Prompt a | Select each line in the records below that contains the word "bind", and copy those lines.
Extract to read Start Marker
Monday, December 12, 2016

JOHN GLENN’S AMERICA

By Edwin Cooney

It was sad to learn last Thursday, December 8th, 2016 of the passing of John Glenn.  It wasn’t really unexpected by me or probably anyone else.  After all, the former Marine, astronaut, and U.S. Senator was 95 years old!  The heart of the discomfort for me was the realization that Mr. Glenn’s death was another sign of the end of an era.  I see it as the era between 1933 and 1969 when Americans, reasonably sure of who they were and where they were going, gave this nation the best of their talents and their patriotism.

John Glenn was a product of small town America and its most sterling values: family, church, school, and neighbors.  Born on Monday, July 18th, 1921 to John and Clara (Sproat) Glenn in Cambridge, Ohio, he was raised to expect the best of himself, an expectation inherited from his parents.  His father was a railroad conductor who also owned a plumbing business. He moved the family to Concord, Ohio when John was very young.  Gifted with a healthy and highly functioning physique, John was an energetic, capable, and industrious lad.  From college on, young Glenn not only participated but would excel in practically everything he did whether it be football and tennis or space exploration and politics.  He deservedly earned recognition and rewards along the way.  Even more significantly, he conducted himself in such a way that all who knew of him never doubted that he was a genuine gentleman which was the foundation of his national status as a hero.
Extract to read End Marker
The records Start Marker
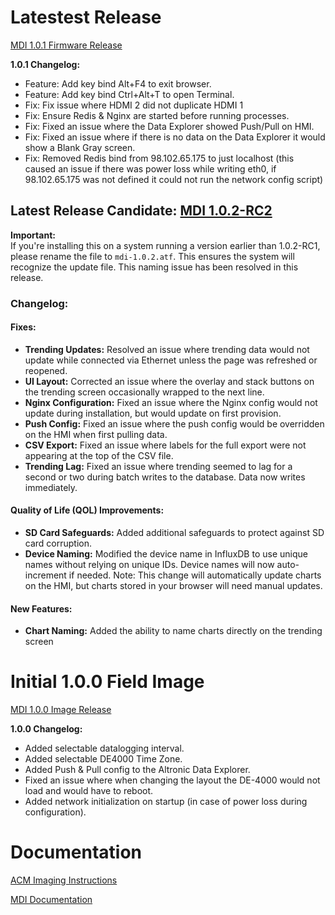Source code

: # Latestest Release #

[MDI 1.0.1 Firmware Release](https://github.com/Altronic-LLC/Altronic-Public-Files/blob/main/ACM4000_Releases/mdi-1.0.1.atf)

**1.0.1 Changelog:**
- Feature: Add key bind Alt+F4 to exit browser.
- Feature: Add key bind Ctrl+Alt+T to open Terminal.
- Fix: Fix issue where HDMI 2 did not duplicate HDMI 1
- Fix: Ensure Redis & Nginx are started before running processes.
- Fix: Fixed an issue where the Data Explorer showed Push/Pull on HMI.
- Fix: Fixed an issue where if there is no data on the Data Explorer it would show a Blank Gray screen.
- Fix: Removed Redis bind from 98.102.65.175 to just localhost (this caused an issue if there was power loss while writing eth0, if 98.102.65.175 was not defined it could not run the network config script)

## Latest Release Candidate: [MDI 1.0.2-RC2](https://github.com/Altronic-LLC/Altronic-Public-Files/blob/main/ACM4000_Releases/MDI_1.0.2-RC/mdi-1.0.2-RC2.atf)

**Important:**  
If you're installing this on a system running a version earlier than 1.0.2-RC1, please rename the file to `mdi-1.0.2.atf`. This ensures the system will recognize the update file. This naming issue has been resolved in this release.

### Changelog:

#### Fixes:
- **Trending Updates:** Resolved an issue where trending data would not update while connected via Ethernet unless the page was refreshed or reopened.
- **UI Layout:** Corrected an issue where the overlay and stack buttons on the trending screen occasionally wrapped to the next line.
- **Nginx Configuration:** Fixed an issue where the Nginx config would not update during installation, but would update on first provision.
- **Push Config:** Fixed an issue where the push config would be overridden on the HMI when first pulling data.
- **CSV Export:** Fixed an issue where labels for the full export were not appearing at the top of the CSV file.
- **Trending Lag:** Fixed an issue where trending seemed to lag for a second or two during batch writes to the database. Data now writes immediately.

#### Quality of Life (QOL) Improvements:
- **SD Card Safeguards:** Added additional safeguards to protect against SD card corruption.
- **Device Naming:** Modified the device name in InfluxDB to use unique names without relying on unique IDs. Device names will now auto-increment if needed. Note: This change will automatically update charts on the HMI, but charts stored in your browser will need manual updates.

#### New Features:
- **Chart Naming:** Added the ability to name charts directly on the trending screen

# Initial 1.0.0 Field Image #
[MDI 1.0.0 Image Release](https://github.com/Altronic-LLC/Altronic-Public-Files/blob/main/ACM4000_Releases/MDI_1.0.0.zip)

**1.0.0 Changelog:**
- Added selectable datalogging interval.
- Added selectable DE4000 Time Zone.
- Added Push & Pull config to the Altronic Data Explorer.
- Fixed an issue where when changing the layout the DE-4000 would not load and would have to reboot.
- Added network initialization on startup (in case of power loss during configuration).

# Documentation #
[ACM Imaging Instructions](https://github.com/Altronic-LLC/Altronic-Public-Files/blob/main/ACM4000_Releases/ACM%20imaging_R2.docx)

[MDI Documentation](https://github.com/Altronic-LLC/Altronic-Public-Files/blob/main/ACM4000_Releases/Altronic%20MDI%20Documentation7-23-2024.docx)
The records End Marker
The records Start Marker
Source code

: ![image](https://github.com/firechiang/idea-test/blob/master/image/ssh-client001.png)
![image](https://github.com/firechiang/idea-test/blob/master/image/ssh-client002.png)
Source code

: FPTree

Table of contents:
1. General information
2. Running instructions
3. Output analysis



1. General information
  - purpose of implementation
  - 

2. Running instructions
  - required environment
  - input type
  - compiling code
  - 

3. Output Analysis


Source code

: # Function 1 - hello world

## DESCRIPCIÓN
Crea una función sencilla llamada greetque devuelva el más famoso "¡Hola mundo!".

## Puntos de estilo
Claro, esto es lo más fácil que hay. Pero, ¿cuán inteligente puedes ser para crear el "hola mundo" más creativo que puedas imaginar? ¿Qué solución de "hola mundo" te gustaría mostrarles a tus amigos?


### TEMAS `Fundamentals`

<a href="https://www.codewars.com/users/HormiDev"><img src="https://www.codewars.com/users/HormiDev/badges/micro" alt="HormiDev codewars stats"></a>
The records End Marker
Prompt b | Pick up the piece on John Glenn's America above right after its last sentence and keep writing.

Output a |
- Feature: Add key bind Alt+F4 to exit browser.
- Feature: Add key bind Ctrl+Alt+T to open Terminal.
- Fix: Removed Redis bind from 98.102.65.175 to just localhost (this caused an issue if there was power loss while writing eth0, if 98.102.65.175 was not defined it could not run the network config script)

Output b |
From Muskingum College which he entered in 1939 as a chemistry major, through flight training at the Naval Sea Cadet program, and on into  the Marine Corps, Glenn was an achiever.  He participated in 59 combat missions in World War II and 90 combat missions in Korea where one of his fellow pilots was baseball’s Ted Williams.  In 1957, he flew a F8U Crusader from Los Angeles to New York in 3 hours, 23 minutes and 8 seconds.  Then, in April of 1959, he joined Alan B. Shepard, Virgil I. Grissom, Walter Schirra, Scott Carpenter, Donald (Deke) Slayton, and Gordon Cooper as America’s Mercury Astronauts.

It was only natural that Colonel Glenn hoped to be the first man shot into space, but that honor went to Al Shepard.  Perhaps Robert Gilruth, the head of NASA, saw Glenn as far more valuable to the program and the nation if he were put on the orbital flight rather than the suborbital flights of Shepard and Grissom.  Glenn’s flight aboard “Friendship Seven” had a huge impact which placed Glenn in the category of “national hero” along with Charles Lindbergh.  That assessment may be legitimately debatable but only among scholars and historians.  To most Americans, John Herschel Glenn Jr. was and remains a national hero.

What makes a man worthy enough to be called a national hero?  Achievement has to be the basis, but there are inevitably elements of personality and circumstance that make a person worthy of heroic status.  In John Glenn’s case, his lack of personal presumption had a lot to do with how much mid 20th century Americans came to love him.  Always reluctant to talk about himself, he always insisted that his national prominence had more to do with the tenuous circumstances in which Americans thought they were living.  He asserted that anyone who was assigned the orbital flight would have been viewed with the favor he enjoyed.

Of course, John Glenn had an ego; without one he could hardly have achieved what he did.  His twenty-four year Senate career and his 1984 quest for the Democratic presidential nomination attest to Glenn’s healthy self-esteem.  However, there are two aspects of his personal life that stand out.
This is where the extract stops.